A report has appeared to clear Rwanda's president Paul Kagame of orchestrating the 1994 assassination of the country's then-leader Juvenal Habyarimana.
The team - mandated by a French inquiry - visited the scene of the attack to work out the trajectory of the missile which shot down his plane. They included missile specialists, a pilot, and air accident investigators, the BBC reports.
An earlier French inquiry blamed Mr Kagame and his allies. But the new report says the missile that downed the jet must have been fired by elements within Mr Habyarimana's own forces - Hutu extremists who believed that he was too moderate.
The plane crash on 6 April 1994 - in which Mr Habyarimana and Burundi's leader died - triggered the genocide of 800,000 Tutsis and moderate Hutus in just 100 days.

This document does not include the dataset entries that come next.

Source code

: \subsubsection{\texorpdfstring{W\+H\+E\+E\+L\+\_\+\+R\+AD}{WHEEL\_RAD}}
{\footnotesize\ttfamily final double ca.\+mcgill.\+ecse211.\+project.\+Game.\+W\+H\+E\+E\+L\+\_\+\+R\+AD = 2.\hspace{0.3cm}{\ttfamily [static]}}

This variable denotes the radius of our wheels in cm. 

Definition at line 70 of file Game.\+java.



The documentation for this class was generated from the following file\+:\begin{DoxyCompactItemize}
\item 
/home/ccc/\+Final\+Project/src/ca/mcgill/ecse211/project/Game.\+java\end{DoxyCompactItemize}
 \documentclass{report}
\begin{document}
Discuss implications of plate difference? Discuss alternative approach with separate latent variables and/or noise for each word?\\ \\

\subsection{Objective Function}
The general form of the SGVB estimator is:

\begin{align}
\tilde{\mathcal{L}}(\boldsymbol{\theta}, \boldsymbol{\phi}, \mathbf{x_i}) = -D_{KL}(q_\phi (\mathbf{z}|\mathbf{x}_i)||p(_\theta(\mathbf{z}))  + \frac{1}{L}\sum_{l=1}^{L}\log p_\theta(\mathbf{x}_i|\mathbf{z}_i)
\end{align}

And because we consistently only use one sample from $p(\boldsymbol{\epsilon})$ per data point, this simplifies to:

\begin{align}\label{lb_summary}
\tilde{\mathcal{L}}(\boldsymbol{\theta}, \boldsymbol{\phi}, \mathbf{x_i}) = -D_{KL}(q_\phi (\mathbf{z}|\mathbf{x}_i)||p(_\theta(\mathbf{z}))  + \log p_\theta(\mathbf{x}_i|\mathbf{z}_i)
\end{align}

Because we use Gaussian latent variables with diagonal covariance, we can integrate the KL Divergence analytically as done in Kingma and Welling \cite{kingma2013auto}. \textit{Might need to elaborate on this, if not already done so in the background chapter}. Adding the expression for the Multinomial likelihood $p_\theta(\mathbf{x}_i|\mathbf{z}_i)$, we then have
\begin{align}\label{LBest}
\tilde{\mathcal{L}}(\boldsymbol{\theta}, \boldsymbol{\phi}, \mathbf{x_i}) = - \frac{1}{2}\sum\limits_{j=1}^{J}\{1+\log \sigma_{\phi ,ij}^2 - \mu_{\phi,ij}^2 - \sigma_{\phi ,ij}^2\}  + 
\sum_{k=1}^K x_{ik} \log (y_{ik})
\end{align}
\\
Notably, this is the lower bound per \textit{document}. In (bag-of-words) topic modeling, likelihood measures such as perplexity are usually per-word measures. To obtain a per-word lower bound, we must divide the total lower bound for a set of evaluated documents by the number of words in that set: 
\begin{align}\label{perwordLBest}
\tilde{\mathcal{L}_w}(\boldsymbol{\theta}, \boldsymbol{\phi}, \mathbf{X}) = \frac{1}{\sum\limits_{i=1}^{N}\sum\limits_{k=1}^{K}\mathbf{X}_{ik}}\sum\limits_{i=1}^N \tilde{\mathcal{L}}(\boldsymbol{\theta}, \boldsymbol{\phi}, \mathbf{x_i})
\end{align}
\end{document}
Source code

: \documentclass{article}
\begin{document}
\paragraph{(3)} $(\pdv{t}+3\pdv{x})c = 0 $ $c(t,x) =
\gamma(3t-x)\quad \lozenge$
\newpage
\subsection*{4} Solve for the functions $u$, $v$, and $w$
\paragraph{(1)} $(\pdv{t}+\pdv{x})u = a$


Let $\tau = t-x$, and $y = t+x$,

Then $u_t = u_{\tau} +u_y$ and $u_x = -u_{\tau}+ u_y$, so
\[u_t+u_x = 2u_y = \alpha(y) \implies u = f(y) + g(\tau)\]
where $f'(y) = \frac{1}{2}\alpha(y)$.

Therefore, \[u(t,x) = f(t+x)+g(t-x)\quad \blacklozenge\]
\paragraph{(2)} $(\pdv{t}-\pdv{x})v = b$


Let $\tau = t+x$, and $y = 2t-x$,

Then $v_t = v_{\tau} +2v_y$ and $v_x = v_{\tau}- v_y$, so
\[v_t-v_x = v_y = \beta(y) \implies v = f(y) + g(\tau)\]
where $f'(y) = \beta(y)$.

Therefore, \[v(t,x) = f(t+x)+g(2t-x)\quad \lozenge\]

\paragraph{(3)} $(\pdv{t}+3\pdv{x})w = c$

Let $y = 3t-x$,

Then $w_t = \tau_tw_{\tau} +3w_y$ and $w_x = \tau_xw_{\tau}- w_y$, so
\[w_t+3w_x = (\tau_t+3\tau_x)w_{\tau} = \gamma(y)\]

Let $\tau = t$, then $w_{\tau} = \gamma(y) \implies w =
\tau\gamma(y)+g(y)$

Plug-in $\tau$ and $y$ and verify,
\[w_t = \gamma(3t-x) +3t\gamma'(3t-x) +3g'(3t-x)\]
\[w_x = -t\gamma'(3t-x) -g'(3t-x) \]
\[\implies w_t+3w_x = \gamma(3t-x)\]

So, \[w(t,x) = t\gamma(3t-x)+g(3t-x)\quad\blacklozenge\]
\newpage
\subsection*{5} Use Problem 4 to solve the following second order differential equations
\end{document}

The killings came to an end when the Tutsi-led Rwandan Patriot Front rebel movement, headed by Mr Kagame, captured Rwanda's capital, Kigali.
The court on Tuesday concluded that the missile was shot from a distance of up to 1km away from the plane, which was about to land at Kigali airport.
At the time this area was held by the Rwandan army - a unit of elite presidential troops, the BBC reports.
The experts say it would be very difficult for forces loyal to Mr Kagame to be in this area and therefore shoot down the plane.
They concluded that it would have been much easier for Mr Habyarimana's troops or French troops who were in the area to launch the missile.
Rwanda's government welcomed the conclusions of the new report.